Extracted page text data
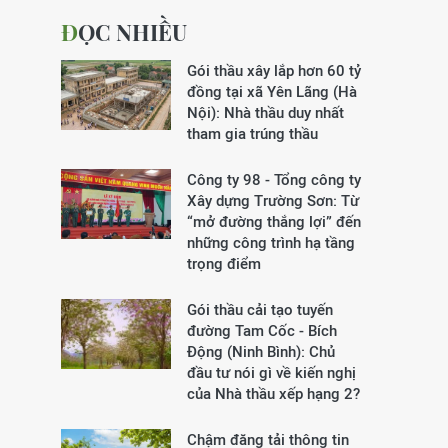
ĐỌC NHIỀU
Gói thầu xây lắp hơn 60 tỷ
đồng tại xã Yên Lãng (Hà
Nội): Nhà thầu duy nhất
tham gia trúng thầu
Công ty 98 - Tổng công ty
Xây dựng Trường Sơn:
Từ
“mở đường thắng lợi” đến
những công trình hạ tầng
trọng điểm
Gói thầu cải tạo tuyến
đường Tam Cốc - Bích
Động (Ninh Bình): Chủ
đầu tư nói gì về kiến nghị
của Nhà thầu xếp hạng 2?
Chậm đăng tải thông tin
* * *
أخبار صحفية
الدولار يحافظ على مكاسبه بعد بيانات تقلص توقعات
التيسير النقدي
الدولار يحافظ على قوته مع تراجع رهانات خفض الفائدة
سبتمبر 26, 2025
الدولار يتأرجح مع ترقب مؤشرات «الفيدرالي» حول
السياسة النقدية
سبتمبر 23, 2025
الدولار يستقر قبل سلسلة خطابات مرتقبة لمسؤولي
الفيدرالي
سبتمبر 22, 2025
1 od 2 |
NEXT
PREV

:: Instructions for the task ::
Which lines of the data contain the word "công"? Copy each one.

:: Solution below ::
Công ty 98 - Tổng công ty
những công trình hạ tầng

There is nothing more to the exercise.